* **About this task**:
Please rewrite the lines below with every "depth estimation" changed to "depth prediction", leaving the rest untouched.
::: Source material :::
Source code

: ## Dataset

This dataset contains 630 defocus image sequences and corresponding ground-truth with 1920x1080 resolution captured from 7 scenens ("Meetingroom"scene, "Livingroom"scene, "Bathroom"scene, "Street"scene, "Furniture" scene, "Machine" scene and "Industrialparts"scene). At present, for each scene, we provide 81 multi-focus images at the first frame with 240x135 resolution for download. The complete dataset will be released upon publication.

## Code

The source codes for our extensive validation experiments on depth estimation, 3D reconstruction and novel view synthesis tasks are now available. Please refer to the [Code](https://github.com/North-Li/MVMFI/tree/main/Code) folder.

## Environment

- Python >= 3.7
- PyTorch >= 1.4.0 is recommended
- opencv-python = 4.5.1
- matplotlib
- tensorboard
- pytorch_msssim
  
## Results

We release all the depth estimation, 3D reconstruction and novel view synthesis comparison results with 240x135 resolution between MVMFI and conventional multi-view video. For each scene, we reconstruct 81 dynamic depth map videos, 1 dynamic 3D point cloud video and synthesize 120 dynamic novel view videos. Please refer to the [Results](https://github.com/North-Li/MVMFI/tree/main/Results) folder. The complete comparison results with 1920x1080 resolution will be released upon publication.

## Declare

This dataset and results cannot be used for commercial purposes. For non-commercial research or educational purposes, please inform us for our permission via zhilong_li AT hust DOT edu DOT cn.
:::
* **Reply to the exercise**:
Source code

: ## Dataset

This dataset contains 630 defocus image sequences and corresponding ground-truth with 1920x1080 resolution captured from 7 scenens ("Meetingroom"scene, "Livingroom"scene, "Bathroom"scene, "Street"scene, "Furniture" scene, "Machine" scene and "Industrialparts"scene). At present, for each scene, we provide 81 multi-focus images at the first frame with 240x135 resolution for download. The complete dataset will be released upon publication.

## Code

The source codes for our extensive validation experiments on depth prediction, 3D reconstruction and novel view synthesis tasks are now available. Please refer to the [Code](https://github.com/North-Li/MVMFI/tree/main/Code) folder.

## Environment

- Python >= 3.7
- PyTorch >= 1.4.0 is recommended
- opencv-python = 4.5.1
- matplotlib
- tensorboard
- pytorch_msssim
  
## Results

We release all the depth prediction, 3D reconstruction and novel view synthesis comparison results with 240x135 resolution between MVMFI and conventional multi-view video. For each scene, we reconstruct 81 dynamic depth map videos, 1 dynamic 3D point cloud video and synthesize 120 dynamic novel view videos. Please refer to the [Results](https://github.com/North-Li/MVMFI/tree/main/Results) folder. The complete comparison results with 1920x1080 resolution will be released upon publication.

## Declare

This dataset and results cannot be used for commercial purposes. For non-commercial research or educational purposes, please inform us for our permission via zhilong_li AT hust DOT edu DOT cn.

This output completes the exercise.